Another potential issue, if you find pinhole leaks in the bottom of the tank or drain rusty water out when the tank is drained, then this tank is probably nearing retirement. Tanks rust from the inside and there is no way to know how bad the tank is. Testing is possible but likely more expensive than the thing is worth. Rusty water or pinholes are a sure sign of possible issues. *Never* repair pinholes, just like rust appears on a car if you have one spot showing you have hundreds lurking just beneath the surface. In this case saving a little money is just not worth it.

Your compressor will run limited air tools in small doses. Being single stage and also having a single cylinder does not lend itself to a very positive experience. A larger tank is of little help, it gives a little extra reserve but quickly depletes. What you really need for air tools is more CFM output. If you really want to use air tools heavily don't settle for anything less than a 2 stage. 

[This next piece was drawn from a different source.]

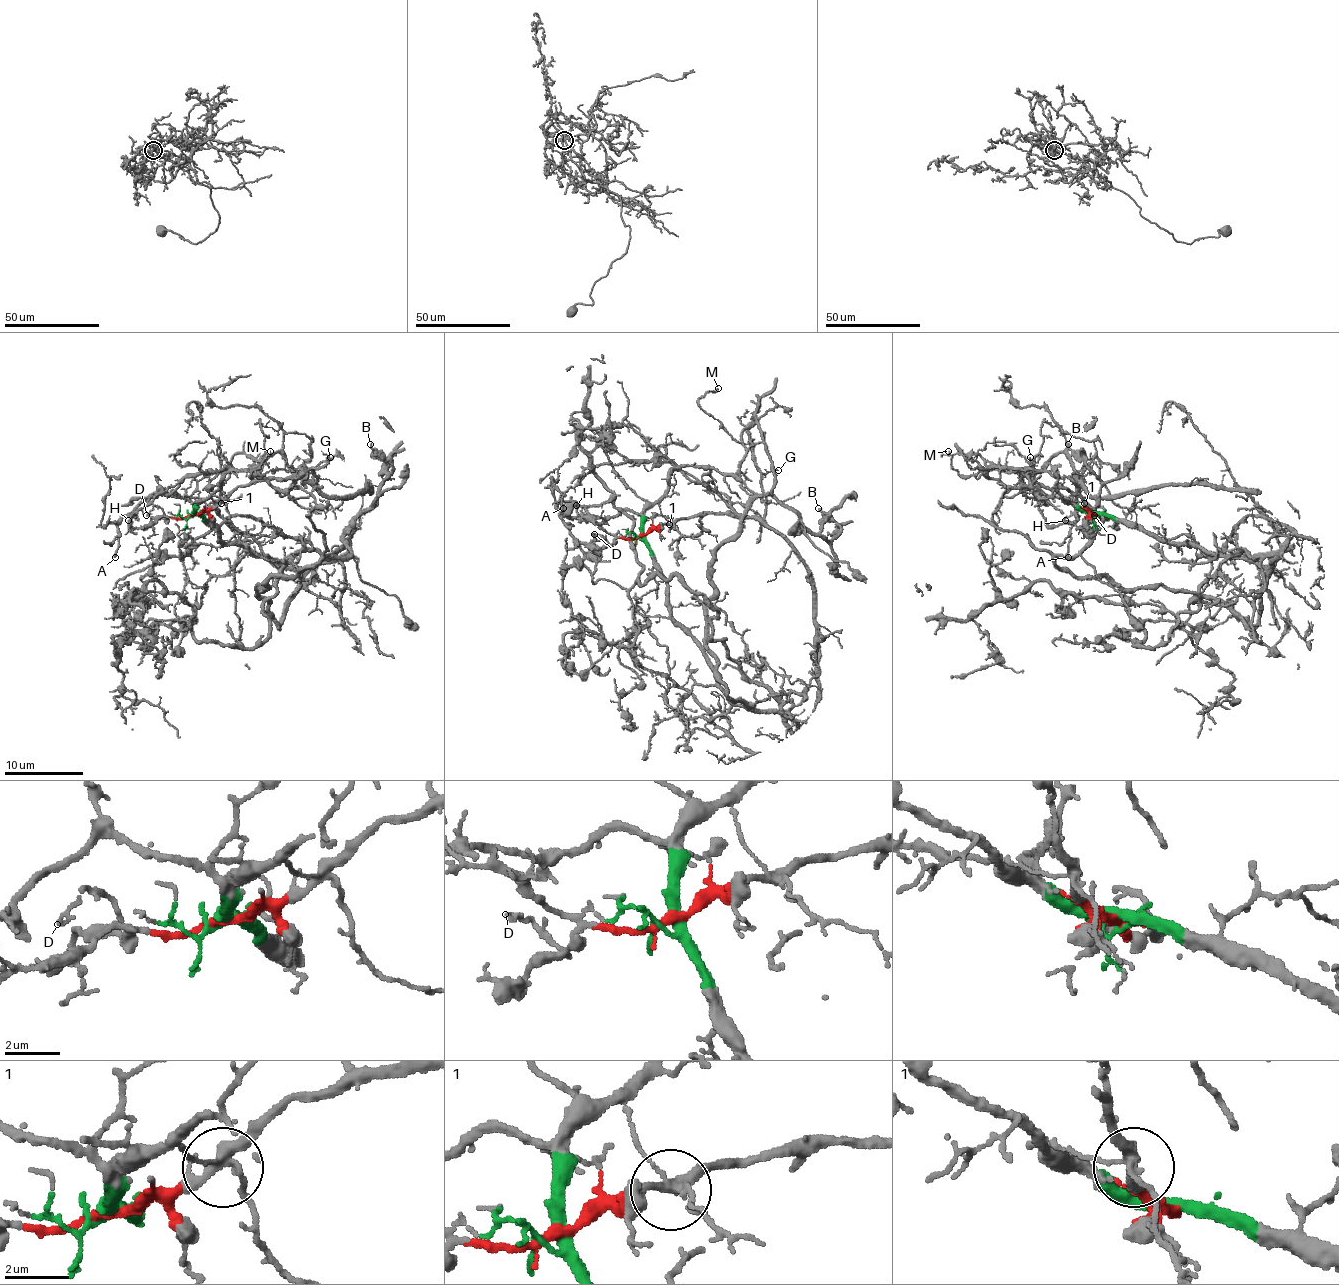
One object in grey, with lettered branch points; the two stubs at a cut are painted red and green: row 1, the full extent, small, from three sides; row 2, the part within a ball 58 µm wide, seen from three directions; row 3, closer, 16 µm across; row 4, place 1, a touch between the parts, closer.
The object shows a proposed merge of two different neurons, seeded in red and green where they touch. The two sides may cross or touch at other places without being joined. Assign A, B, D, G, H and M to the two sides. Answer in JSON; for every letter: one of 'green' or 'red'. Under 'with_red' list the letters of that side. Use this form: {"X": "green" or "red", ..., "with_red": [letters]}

Any high speed tools like sanders or grinders are out of the question for this little feller. Other tools may work but performance will really suffer from lack of air. This compressor will be perfect for airing up a tire, blowing the dust off of you or your project and running a pneumatic nailer or stapler.


----------



## Stapler (Feb 25, 2016)

^That post pretty much sums up my thoughts more or less, but I'd like to expand. Now this is your property, so take my opinion with a grain of salt. Mind you, I am not sure of the technical side of compressors, but considering the age I'd consider selling those compressors. Believe me, older power items such as these were often well built, but often lack the capacity to work well, if at all in some cases with modern power tools. 

Chances are, there is a collector that is willing to pay some money for these compressors and on eBay, Craig's List etc. are just some sources to sell this. Hopefully none of these compressors have pinholes and a functional pressure relief valve, as that might be a point of contention with some people. At least on a practicality scale.


----------



## hotrod351 (Jun 15, 2012)

says right on it, on 120 off 150. the older compressors were built much better than the new ones. i had a old compressor that was kickoff at 145, figure how old it is and its been run that way since new, still running, right ? well then i guess it was made for that. manufactures recommendations are always the best to go by.


----------